* **Problema**
Riporta alla lettera le righe di tutte le voci che seguono, lasciando fuori le immagini.

··· Dati di partenza ···

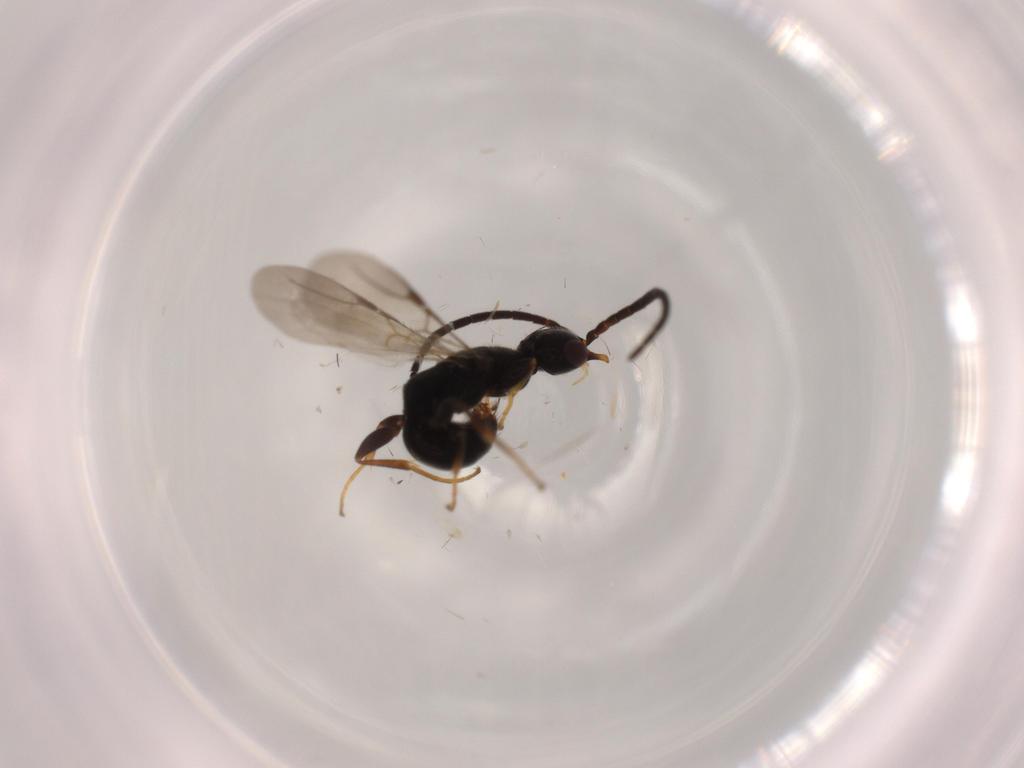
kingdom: Animalia
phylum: Arthropoda
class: Insecta
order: Hymenoptera
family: Bethylidae
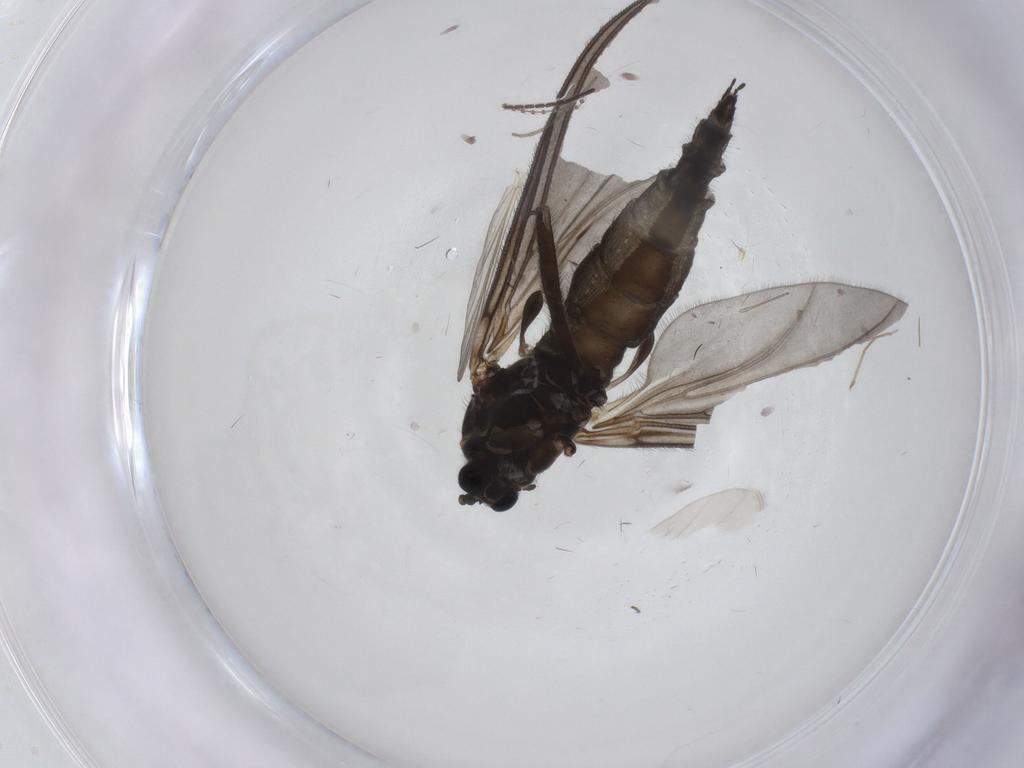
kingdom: Animalia
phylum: Arthropoda
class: Insecta
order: Diptera
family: Chironomidae
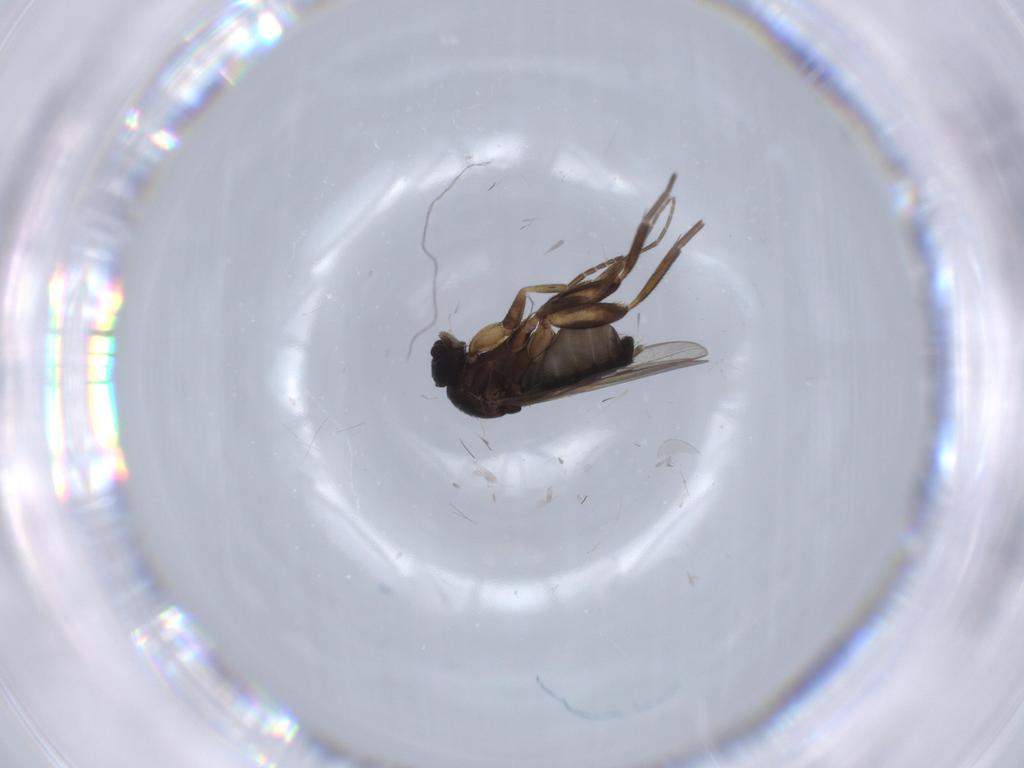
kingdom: Animalia
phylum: Arthropoda
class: Insecta
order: Diptera
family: Phoridae
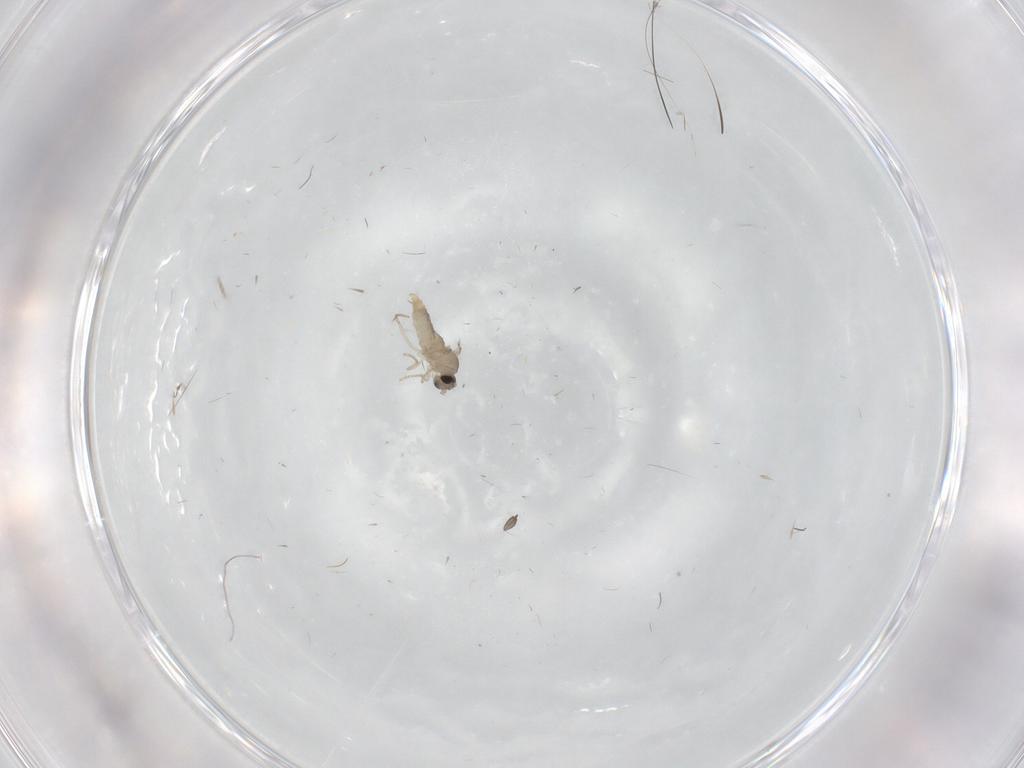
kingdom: Animalia
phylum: Arthropoda
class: Insecta
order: Diptera
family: Cecidomyiidae
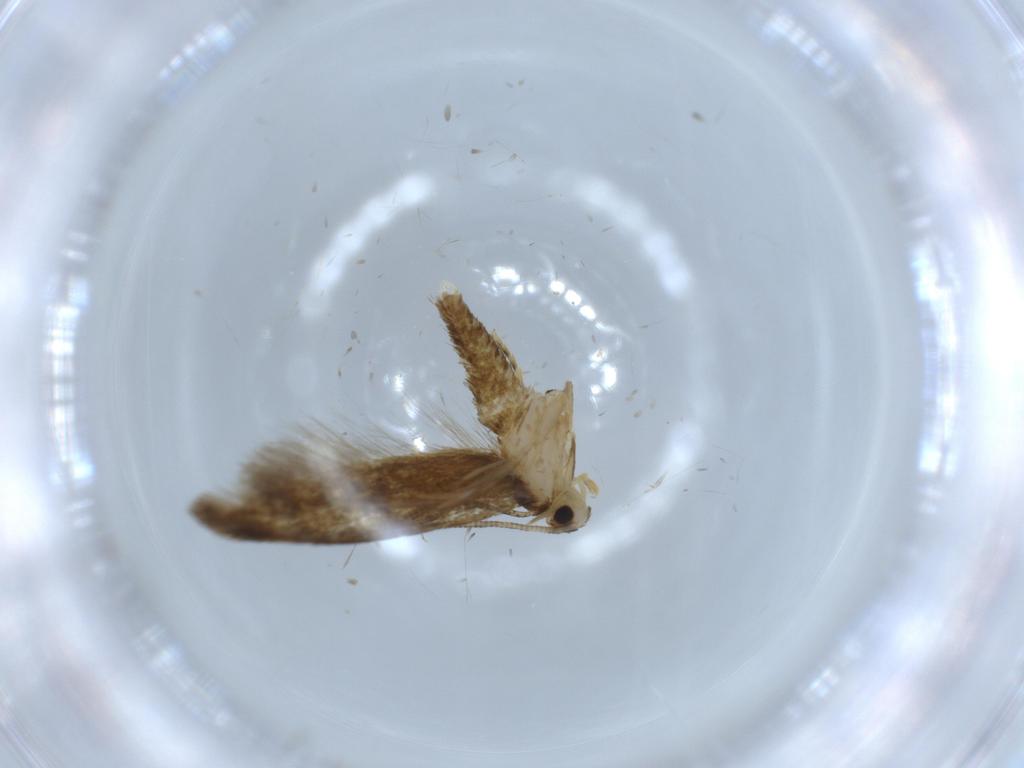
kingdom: Animalia
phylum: Arthropoda
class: Insecta
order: Lepidoptera
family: Tineidae
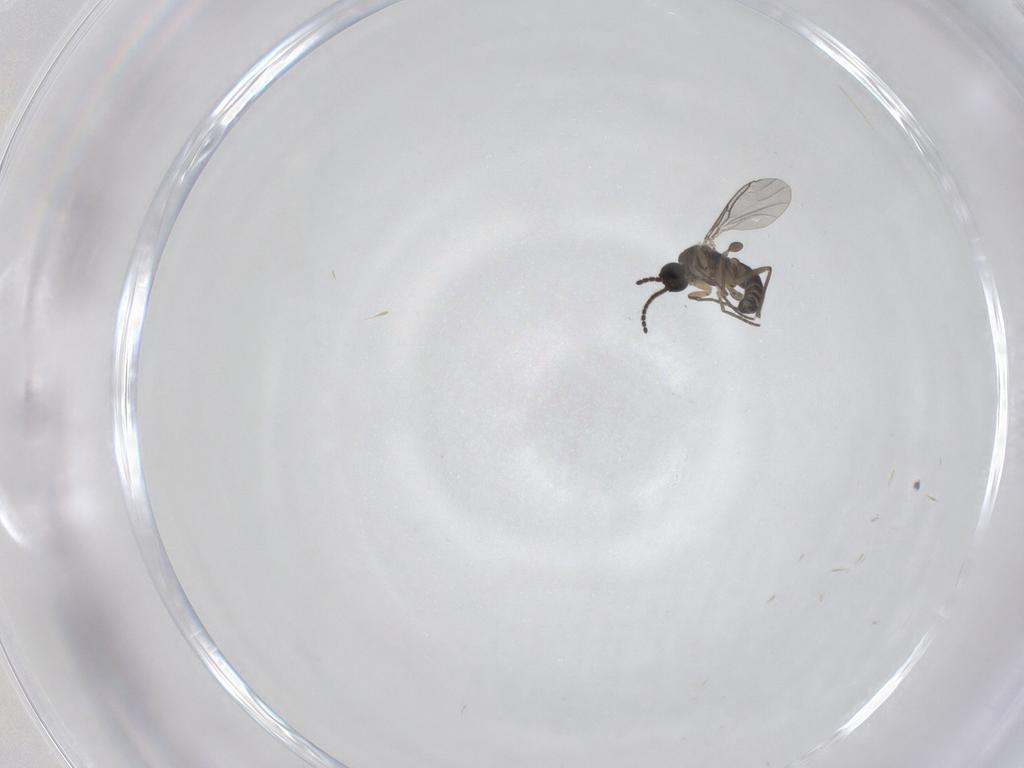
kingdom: Animalia
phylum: Arthropoda
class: Insecta
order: Diptera
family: Sciaridae
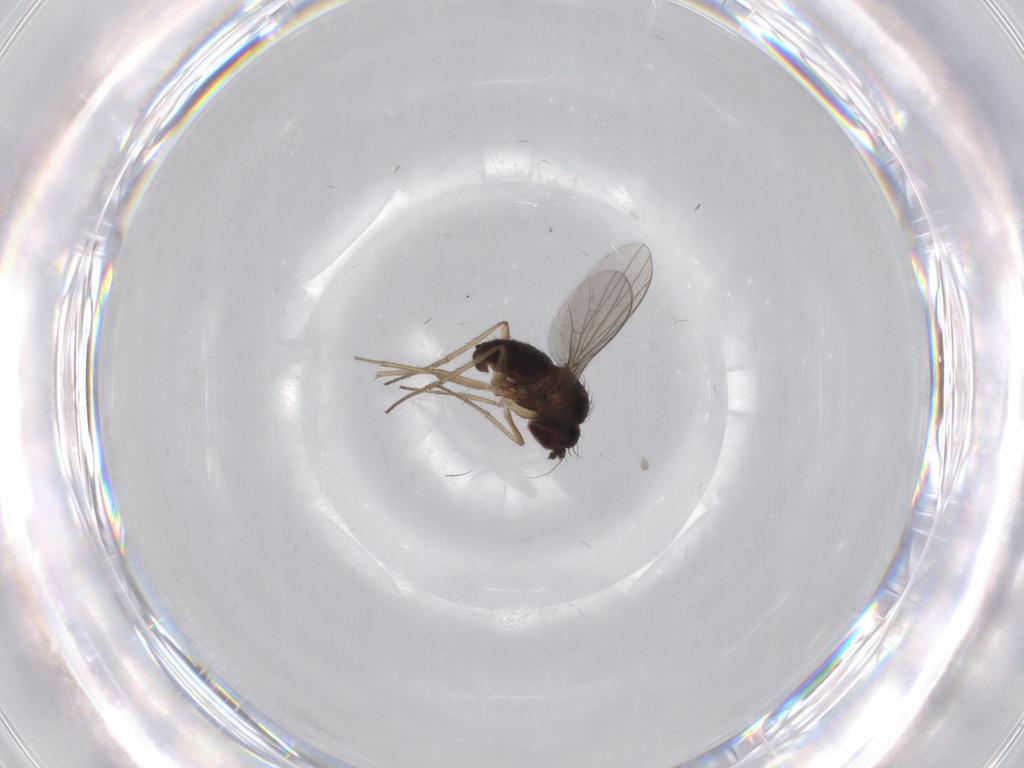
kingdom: Animalia
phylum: Arthropoda
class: Insecta
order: Diptera
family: Dolichopodidae
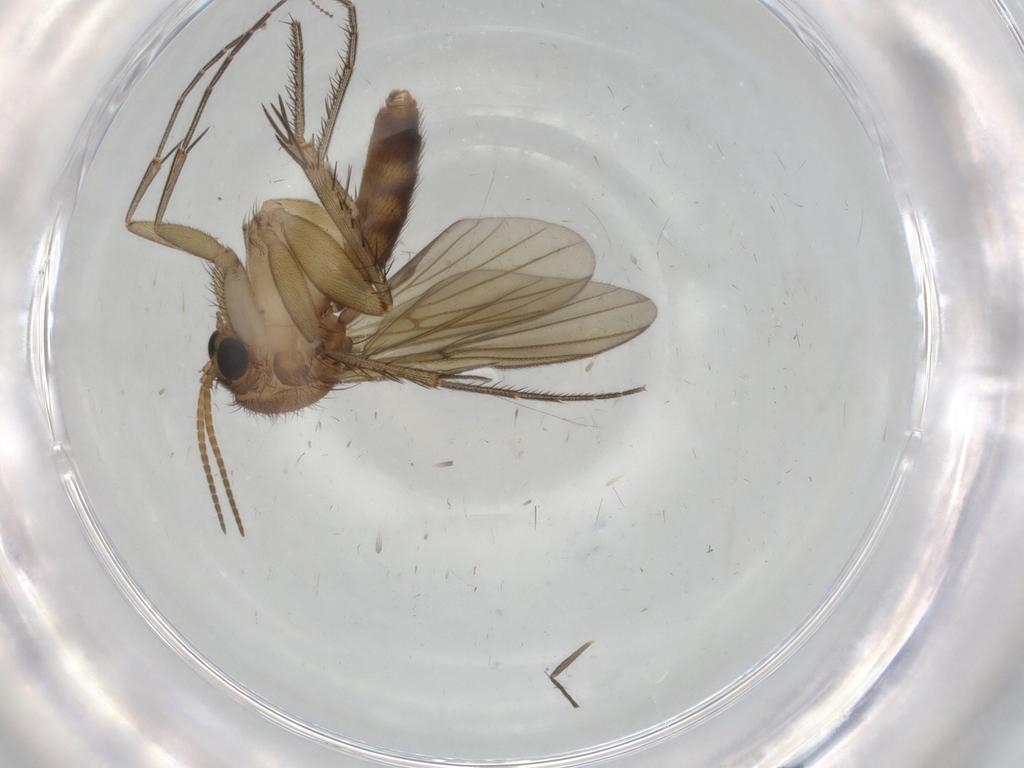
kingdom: Animalia
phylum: Arthropoda
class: Insecta
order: Diptera
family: Sciaridae
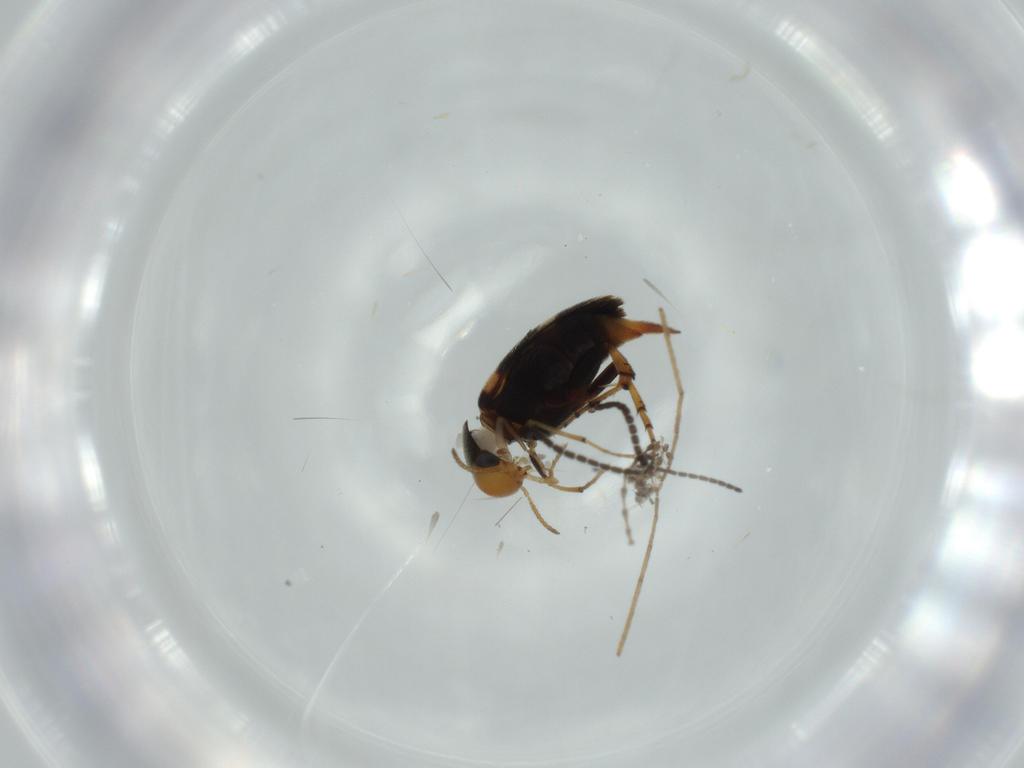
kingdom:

···

* **Risultato**
kingdom: Animalia
phylum: Arthropoda
class: Insecta
order: Hymenoptera
family: Bethylidae
kingdom: Animalia
phylum: Arthropoda
class: Insecta
order: Diptera
family: Chironomidae
kingdom: Animalia
phylum: Arthropoda
class: Insecta
order: Diptera
family: Phoridae
kingdom: Animalia
phylum: Arthropoda
class: Insecta
order: Diptera
family: Cecidomyiidae
kingdom: Animalia
phylum: Arthropoda
class: Insecta
order: Lepidoptera
family: Tineidae
kingdom: Animalia
phylum: Arthropoda
class: Insecta
order: Diptera
family: Sciaridae
kingdom: Animalia
phylum: Arthropoda
class: Insecta
order: Diptera
family: Dolichopodidae
kingdom: Animalia
phylum: Arthropoda
class: Insecta
order: Diptera
family: Sciaridae
kingdom:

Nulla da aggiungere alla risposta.